If there was a prediction market on the next time GitHub would have at least one major outage per week, you would be making a lot of money since it appears that AI chatbots such as Tay.ai, Zoe and Copilot are somewhat in charge of wrecking the platform.
Any other platform wouldn't tolerate such outages.
The real problem today IMO is that Microsoft waited so long to drop the charade that they now felt like they had to rip the bandaid. From what I've heard the transition hasn't gone very smoothly at all, and they've mostly been given tight deadlines with little to no help from Microsoft counterparts.
Then Azure Dev Ops (formerly known as Visual Studio Team System) dead o n the ocean floor.
Although given how badly GitHub seems to be doing, perhaps it's better to be ignored.
When I saw his interview: https://thenewstack.io/github-ceo-on-why-well-still-need-hum... i thought "oh, there is some semblance of sanity at Microsoft".
This was after seeing those ridiculous PRs where microsoft engineers patiently deconstructed AI slop PRs they were forced to deal with on the open source repos they maintained.
When he was gone a few months later and github was folded into microsoft's org chart the writing was firmly on the wall.
Also of note is that the Microsoft org chart always showed GitHub in that structure while the org chart available to GitHub stopped at their CEO. Its not that they were finally rolled into Microsoft's org chart so much as they lifted the veil and stopped pretending.
GHA can’t even be called Swiss cheese anymore, it’s so much worse than that. Major overhauls are needed. The best we’ve got is Immutable Releases which are opt in on a per-repository basis.
Perhaps mixing the CI with the CD made that worse because usually deployment and delivery has complexities of its own. Back in the day you'd probably use Jenkins for the delivery piece, and the E2E nightlies, and use something more lightweight for running your tests and linters.
For that part I feel like all you need, really, is to be able to run a suite of well structured shell scripts. Maybe if you're in git you follow its hooks convention to execute scripts in a directory named after the repo event or something. Forget about creating reusable 'actions' which depend on running untrusted code.
Provide some baked in utilities to help with reporting status, caching, saving junit files and what have you.
The only thing that remains is setting up a base image with all your tooling in it. Docker does that, and is probably the only bit where you'd have to accept relying on untrusted third parties, unless you can scan them and store your own cached version of it.
I make it sound simpler than it is but for some reason we accepted distributed YAML-based balls of mud for the system that is critical to deploying our code, that has unsupervised access to almost everything. And people are now hooking AI agents into it.

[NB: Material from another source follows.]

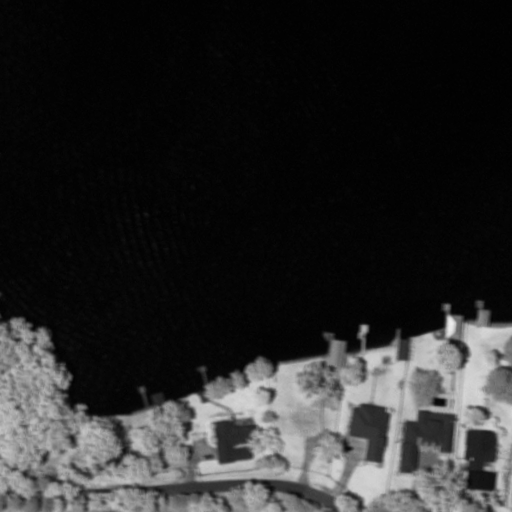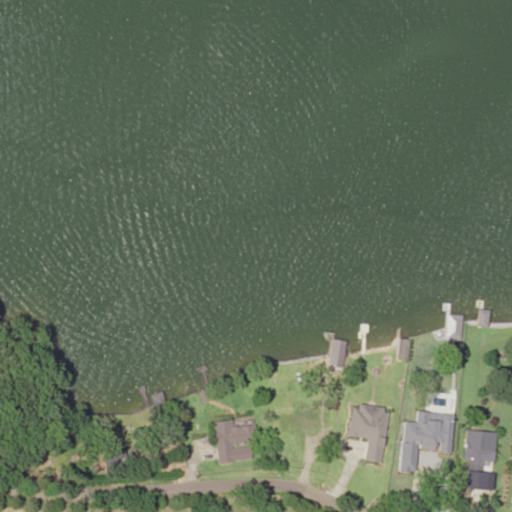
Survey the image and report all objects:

I find it hard to believe that an Azure migration would be that detrimental to performance, especially with no doubt "unlimited credit" to play with?

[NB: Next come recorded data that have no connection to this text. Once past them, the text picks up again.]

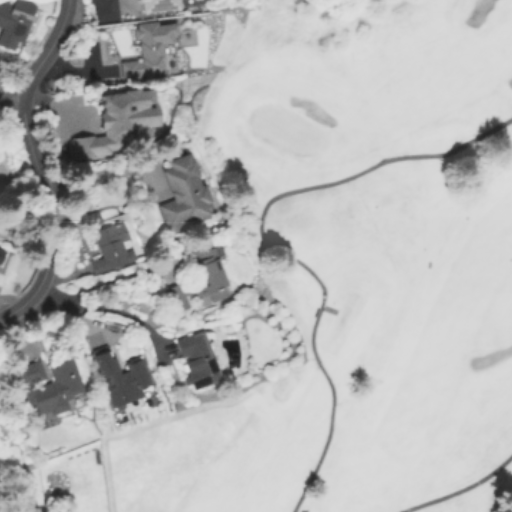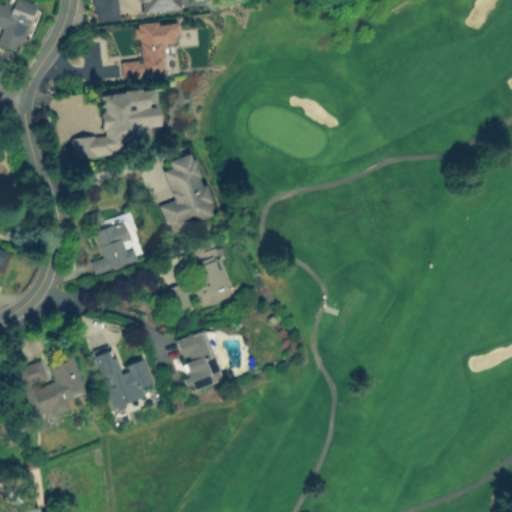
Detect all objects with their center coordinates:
building: (155, 5)
building: (155, 5)
building: (13, 21)
building: (15, 21)
building: (150, 48)
building: (147, 49)
road: (12, 98)
building: (115, 122)
building: (116, 122)
road: (34, 164)
road: (105, 174)
building: (181, 192)
building: (184, 194)
building: (91, 219)
building: (110, 243)
building: (111, 248)
building: (1, 255)
park: (350, 271)
building: (198, 277)
building: (199, 279)
road: (103, 306)
road: (310, 333)
building: (195, 359)
building: (197, 361)
building: (118, 377)
building: (120, 378)
building: (47, 385)
building: (50, 385)
building: (26, 509)
building: (28, 510)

You can provision Linux machines easily on Azure and... that's all you need? Or is the thinking that without bare metal NVMe mySQL it can't cope (which is a bit of a different problem tbf).
People on lobsters a month ago were congratulating Github on achieving a single nine of uptime.
I make jokes about putting all our eggs in one basket under the guise of “nobody got fired for buying x; but there are sure a lot of unemployed people”- but I think there’s an insidious conversation that always used to erupt:
“Hey, take it easy on them, it’s super hard to do ops at this scale”.
Which lands hard on my ears when the normal argument in favour of centralising everything is that “you can’t hope to run things as good as they do, since there’s economies of scale”.
These two things can’t be true simultaneously.. this is the evidence.
pilif•1h ago
A migration like this is a monumental undertaking to the level of where the only sensible way to do a migration like this is probably to not do it. I fully expect even worse reliability over the next few years before it'll get better.